Tall, heavyset and married to a popular folk singer in the military, Xi is at ease in groups, in contrast to China’s typically stiff and aloof leaders, such as President Hu Jintao.

A Xi administration is expected to pursue a more forceful foreign policy based on Beijing’s belief that its chief rival Washington is in decline and that China’s rise to global pre-eminence is within reach.

“Xi was chosen in part because he has the large, assertive, confident personality to lead in that kind of strategy,” said Andrew Nathan, an expert on Chinese politics at New York’s Columbia University.

Xi will confront daunting challenges. After two decades of fast-paced growth and social change, the economy is flagging and China is under strain. A polarizing gap has left a few wealthy and many struggling and resentful. Rampant corruption is corroding already low reserves of public trust in officialdom.

Beyond home, China is locked in sharp elbowing over territory with Japan and Southeast Asian neighbors. At the same time, Beijing feels hemmed in by the United States, which is shoring up ties with countries on China’s edge.

As the son of one-time Vice Premier Xi Zhongxun, the younger Xi spent the 1950s in a world of comfortable homes, chauffeur-driven cars and the best schools when most Chinese were desperately poor.

But the elder Xi fell afoul of the increasingly paranoid communist chief, and Mao demoted him in 1962. The son was dispatched to rural Shaanxi province in 1969 as part of Mao’s campaign to toughen up educated urban youth during the chaotic Cultural Revolution. When caught returning to Beijing, he was sent to a labor camp for six months. Back in Liangjiahe, he helped build irrigation ditches.

“Knives are sharpened on the stone. People are refined through hardship,” Xi said in a rare 2001 interview with a Chinese magazine. “Whenever I later encountered trouble, I’d just think of how hard it had been to get things done back then and nothing would then seem difficult.”

Local Communist Party officials and police in Liangjiahe followed reporters on a visit and asked them to leave, showing how the party wants to control information about Xi’s past. But they did allow brief interviews, including with Shi, described by villagers as Xi’s former “iron buddy.”

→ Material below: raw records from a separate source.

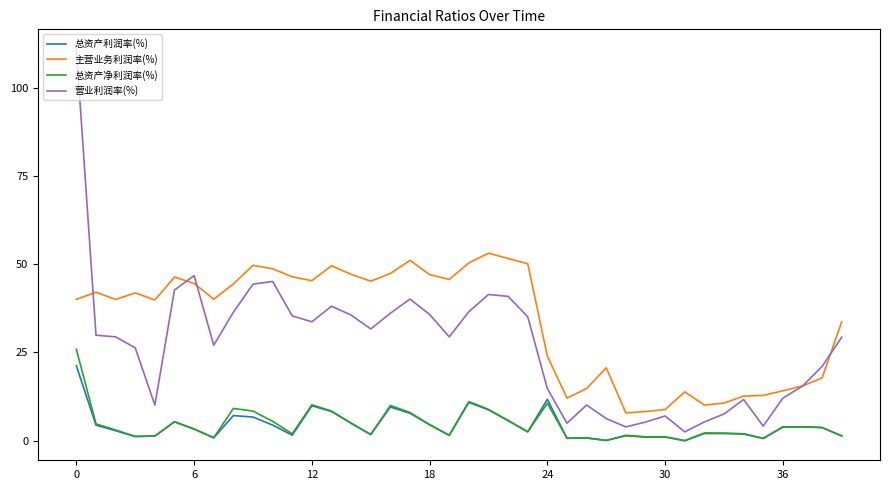

True or false: 总资产净利润率(%) and 主营业务利润率(%) intersect in this chart.

False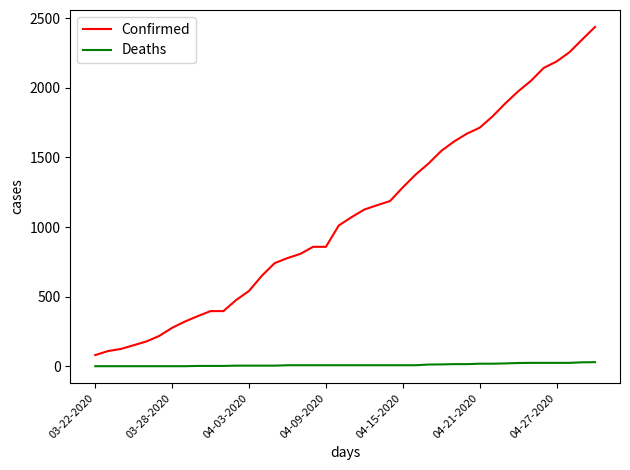

What is the greatest value displayed?

2438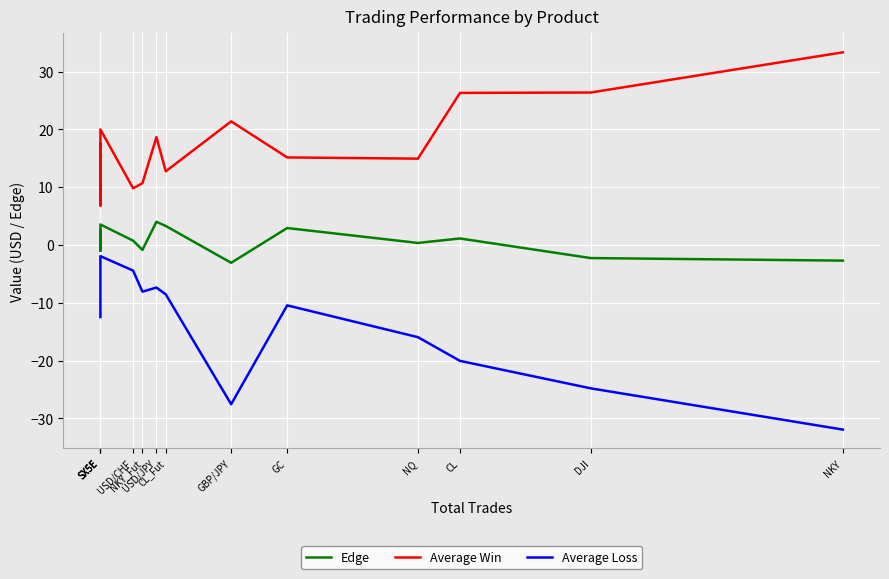

How many interior local valleys does the Average Win series have?

4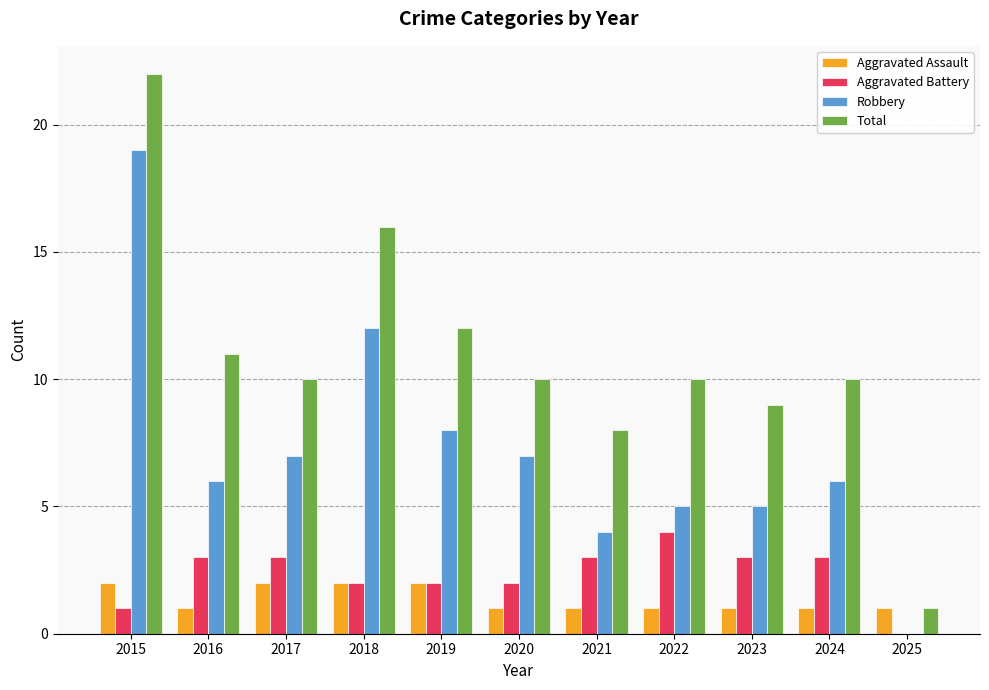

How many positive values does the Aggravated Battery series have?

10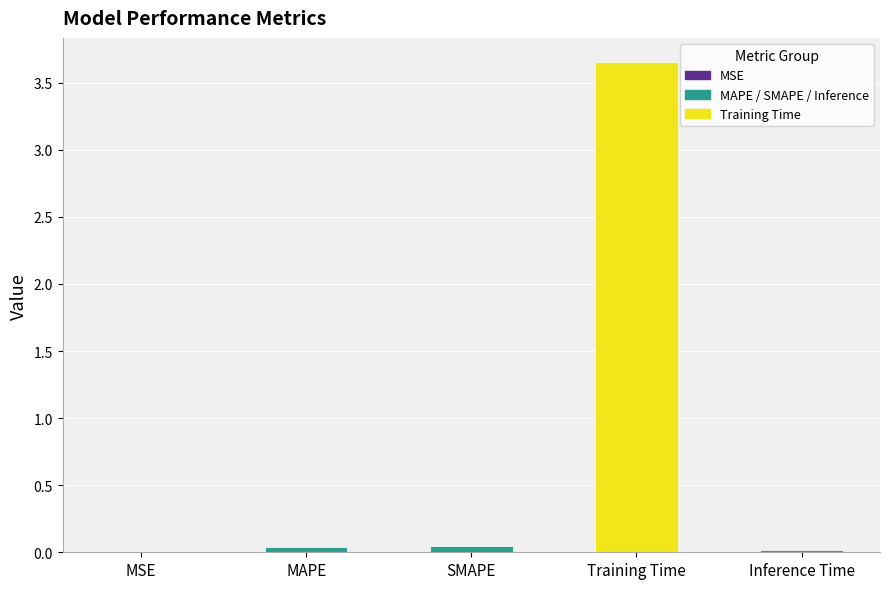

Count the number of data series in this chart.

1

Shi stood across from the now-abandoned, one-room home where Xi lived with a local family, and recalled the day Xi departed at age 22. “No one wanted to see him go,” Shi said.

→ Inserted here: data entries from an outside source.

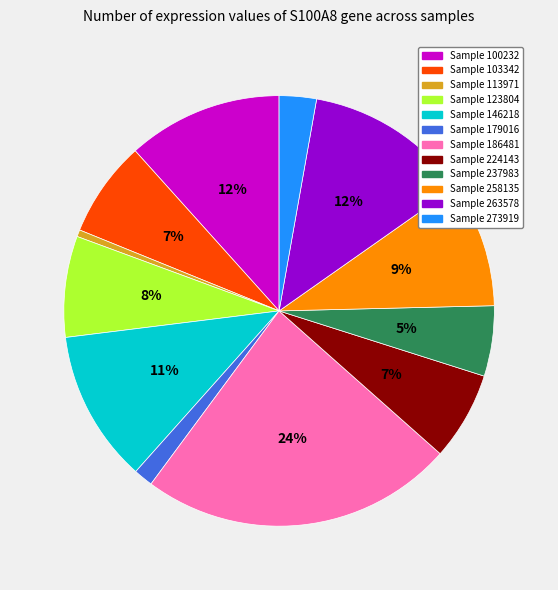

Does any single category account for the majority?

No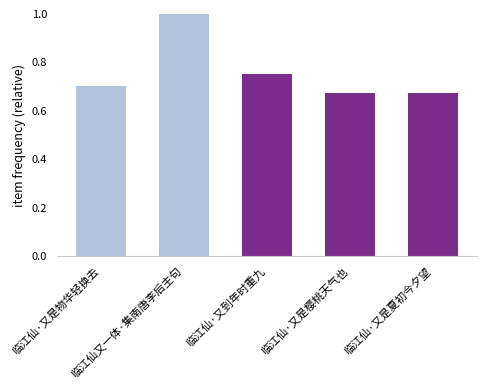

What is the sum of all values?

3.8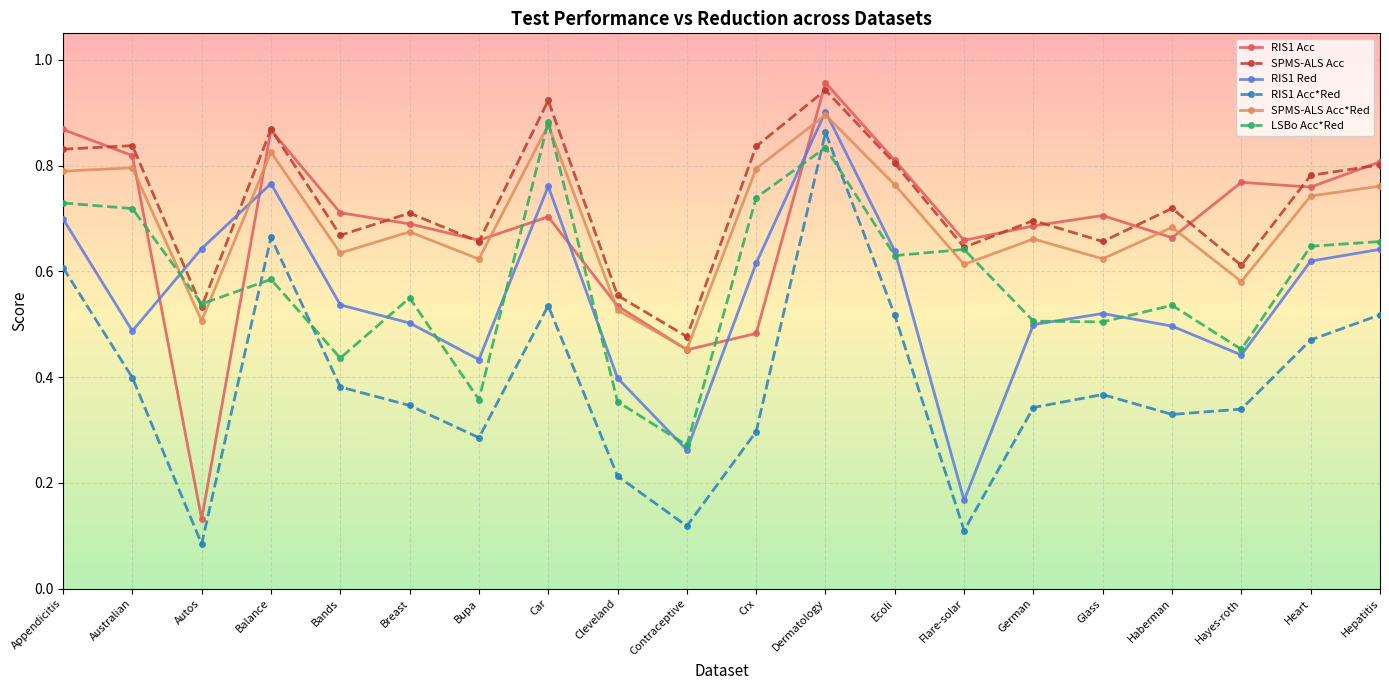

At Bands, list the series in order from largest to smallest.

RIS1 Acc, SPMS-ALS Acc, SPMS-ALS Acc*Red, RIS1 Red, LSBo Acc*Red, RIS1 Acc*Red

Rejected for Communist Party membership nine times due to his father’s political problems, Xi finally gained entry in 1974 and then attended the elite Tsinghua University.

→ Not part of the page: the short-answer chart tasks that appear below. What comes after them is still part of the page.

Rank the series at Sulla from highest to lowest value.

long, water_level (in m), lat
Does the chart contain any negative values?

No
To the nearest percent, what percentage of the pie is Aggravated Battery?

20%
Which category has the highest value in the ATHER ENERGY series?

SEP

He would later return to Liangjiahe only once, in 1992, when he gave an alarm clock to each household, Shi said.

Xi went on to earn a chemistry degree, by which time Mao had died and his father been restored to office. Xi next secured a plum position as secretary to Defense Minister Geng Biao, one of his father’s old comrades.

But Xi took the unusual step three years later of jumping to a lowly post in rural Hebei province, because he wanted to “struggle, work hard, and really take on something big,” Xi told Elite Youth magazine’s now-deceased editor Yang Xiaohuai.